**Requirement:**
Which lines in the listing below contain the word "Pajak"? Pick out each of them and copy it in full.

Dataset entries

§

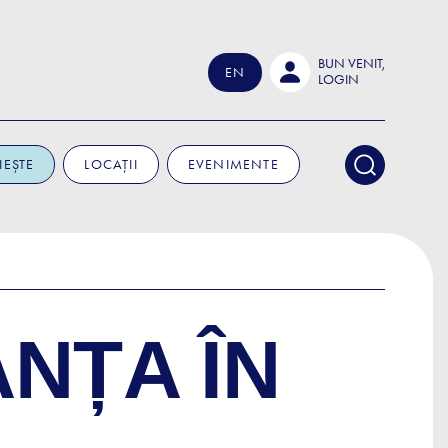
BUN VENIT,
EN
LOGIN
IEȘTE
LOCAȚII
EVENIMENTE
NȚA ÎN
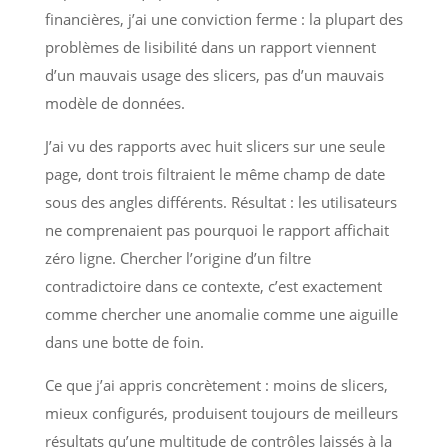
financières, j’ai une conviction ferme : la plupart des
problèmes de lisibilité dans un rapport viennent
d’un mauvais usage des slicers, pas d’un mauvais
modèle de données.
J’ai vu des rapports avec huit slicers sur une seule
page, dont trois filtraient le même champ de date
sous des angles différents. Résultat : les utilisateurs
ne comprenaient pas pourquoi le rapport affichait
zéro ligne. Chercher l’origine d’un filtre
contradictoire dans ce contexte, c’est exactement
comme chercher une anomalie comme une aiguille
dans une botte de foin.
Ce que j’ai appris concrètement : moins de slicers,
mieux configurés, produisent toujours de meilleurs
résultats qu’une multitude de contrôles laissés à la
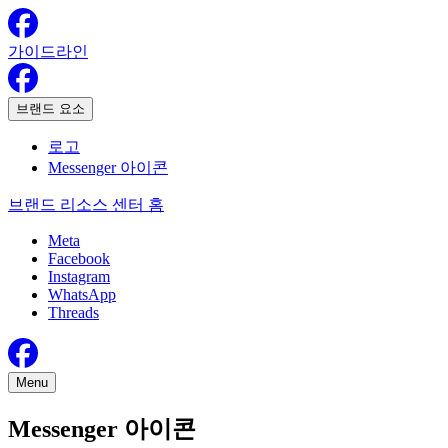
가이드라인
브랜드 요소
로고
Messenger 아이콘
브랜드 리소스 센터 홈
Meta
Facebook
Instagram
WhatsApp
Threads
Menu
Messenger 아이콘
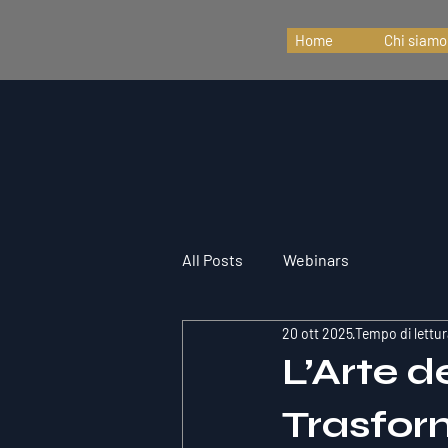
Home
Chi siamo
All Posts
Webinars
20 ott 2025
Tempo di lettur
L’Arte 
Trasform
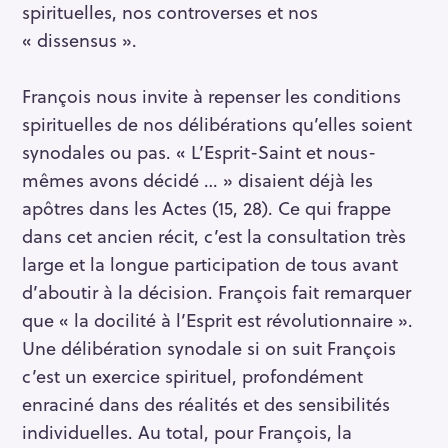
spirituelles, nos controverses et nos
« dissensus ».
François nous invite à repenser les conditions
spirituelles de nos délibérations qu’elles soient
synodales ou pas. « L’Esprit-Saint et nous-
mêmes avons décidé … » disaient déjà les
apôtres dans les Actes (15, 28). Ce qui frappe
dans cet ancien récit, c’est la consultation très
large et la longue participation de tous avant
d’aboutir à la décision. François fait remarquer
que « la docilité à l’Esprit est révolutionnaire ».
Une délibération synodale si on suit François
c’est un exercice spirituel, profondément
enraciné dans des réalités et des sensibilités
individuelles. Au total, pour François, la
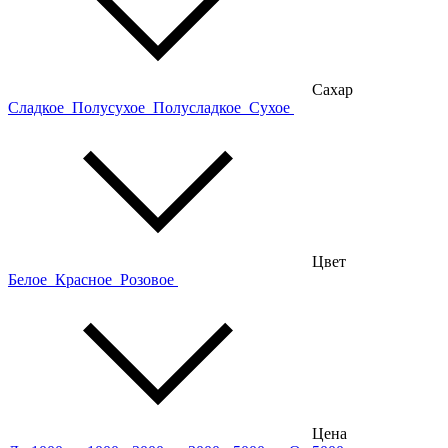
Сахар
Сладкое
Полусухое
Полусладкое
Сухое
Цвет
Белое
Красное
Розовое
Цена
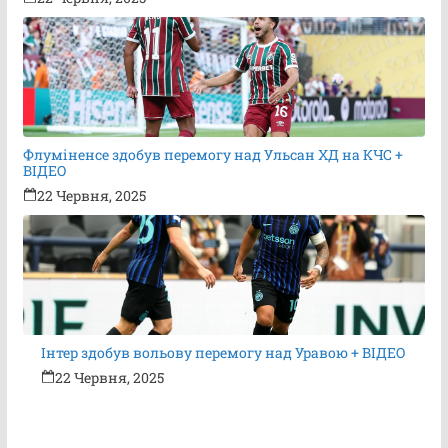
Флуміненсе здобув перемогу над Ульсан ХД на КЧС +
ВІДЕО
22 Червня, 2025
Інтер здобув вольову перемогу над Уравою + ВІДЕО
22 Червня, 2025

§

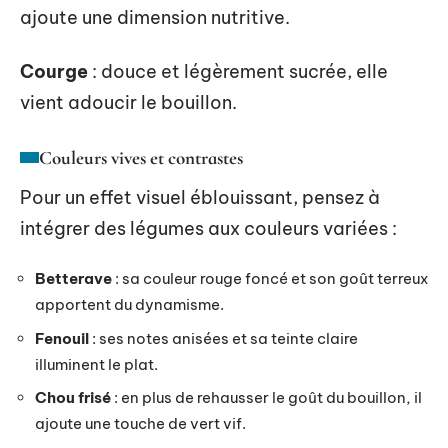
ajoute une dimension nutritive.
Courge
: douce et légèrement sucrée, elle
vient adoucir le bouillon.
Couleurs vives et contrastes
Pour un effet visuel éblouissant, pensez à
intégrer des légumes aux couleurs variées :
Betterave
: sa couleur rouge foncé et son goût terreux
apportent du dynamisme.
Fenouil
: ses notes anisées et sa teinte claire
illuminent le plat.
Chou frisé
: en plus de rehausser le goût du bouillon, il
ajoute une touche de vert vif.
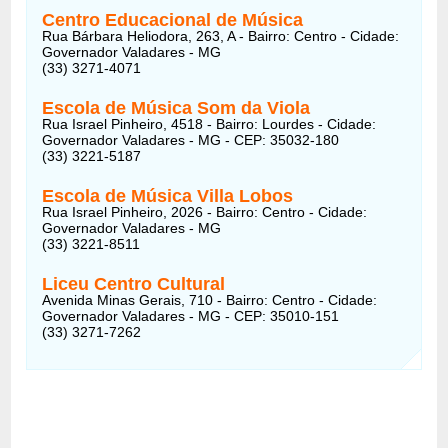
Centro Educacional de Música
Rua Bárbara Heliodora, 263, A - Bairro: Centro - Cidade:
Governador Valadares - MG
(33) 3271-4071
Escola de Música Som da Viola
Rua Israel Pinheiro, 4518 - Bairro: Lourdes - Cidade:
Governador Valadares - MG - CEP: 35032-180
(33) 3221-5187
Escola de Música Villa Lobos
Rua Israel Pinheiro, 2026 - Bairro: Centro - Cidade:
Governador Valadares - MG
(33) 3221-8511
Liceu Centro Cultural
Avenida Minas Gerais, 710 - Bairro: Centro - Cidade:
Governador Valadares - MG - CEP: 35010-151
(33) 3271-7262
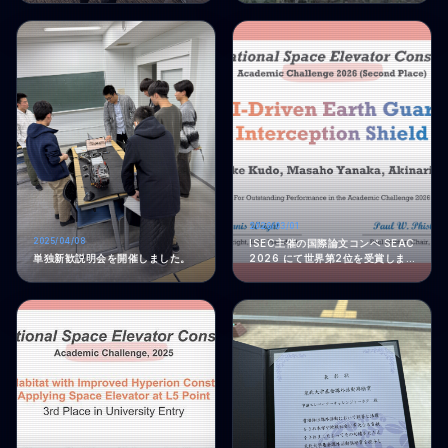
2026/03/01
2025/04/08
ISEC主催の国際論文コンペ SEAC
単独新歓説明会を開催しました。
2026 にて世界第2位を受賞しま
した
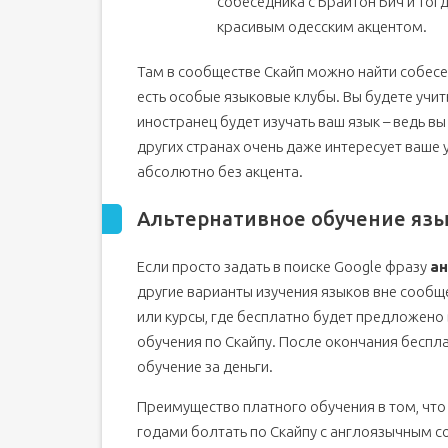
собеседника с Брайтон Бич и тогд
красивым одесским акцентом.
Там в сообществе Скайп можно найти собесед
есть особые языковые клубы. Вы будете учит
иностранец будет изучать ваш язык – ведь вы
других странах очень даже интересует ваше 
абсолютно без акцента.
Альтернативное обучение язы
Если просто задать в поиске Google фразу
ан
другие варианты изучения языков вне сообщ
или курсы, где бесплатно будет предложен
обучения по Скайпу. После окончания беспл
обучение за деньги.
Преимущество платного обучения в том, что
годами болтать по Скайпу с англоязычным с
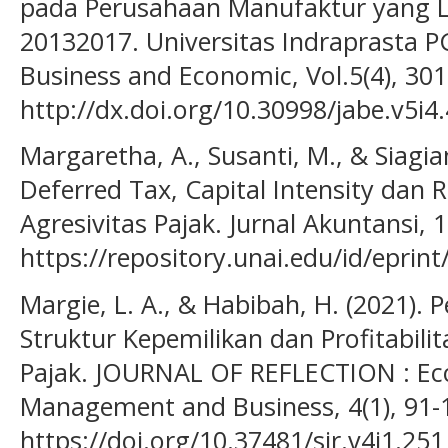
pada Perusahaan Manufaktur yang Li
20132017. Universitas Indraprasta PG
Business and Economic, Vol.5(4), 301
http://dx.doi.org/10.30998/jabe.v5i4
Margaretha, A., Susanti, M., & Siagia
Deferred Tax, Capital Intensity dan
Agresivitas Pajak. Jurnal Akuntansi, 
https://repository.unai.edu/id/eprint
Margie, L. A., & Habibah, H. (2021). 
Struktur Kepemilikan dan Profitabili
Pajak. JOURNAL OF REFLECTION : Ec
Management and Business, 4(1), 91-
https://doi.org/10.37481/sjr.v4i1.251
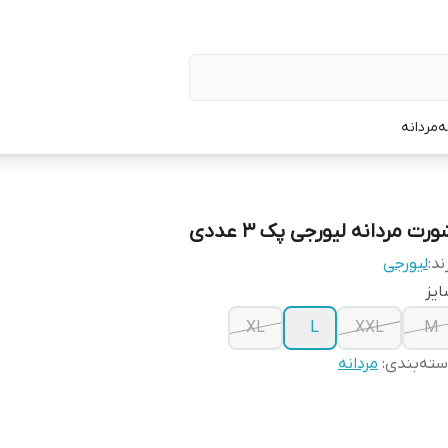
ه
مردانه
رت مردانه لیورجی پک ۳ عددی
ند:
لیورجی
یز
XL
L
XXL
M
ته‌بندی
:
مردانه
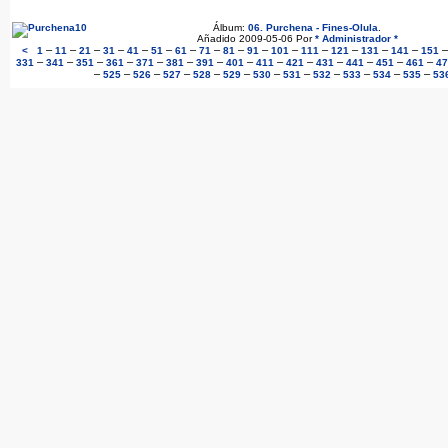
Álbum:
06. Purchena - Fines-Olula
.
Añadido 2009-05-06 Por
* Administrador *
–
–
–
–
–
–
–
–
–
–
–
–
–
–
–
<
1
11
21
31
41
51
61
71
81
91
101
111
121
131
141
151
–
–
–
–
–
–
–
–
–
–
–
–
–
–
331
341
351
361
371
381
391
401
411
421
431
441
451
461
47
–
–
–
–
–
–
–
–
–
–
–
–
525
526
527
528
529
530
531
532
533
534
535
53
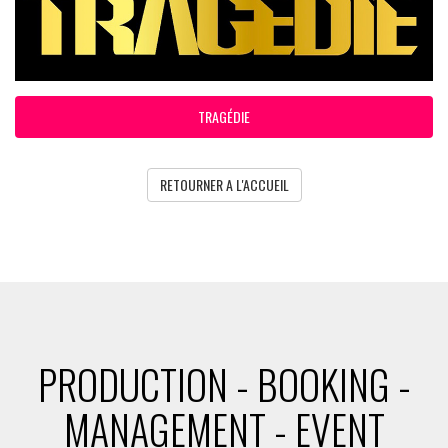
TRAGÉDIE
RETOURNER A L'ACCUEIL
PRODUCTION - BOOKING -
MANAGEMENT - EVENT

§

**Answer to the problem:**
Agresivitas Pajak. Jurnal Akuntansi, 
Pajak. JOURNAL OF REFLECTION : Ec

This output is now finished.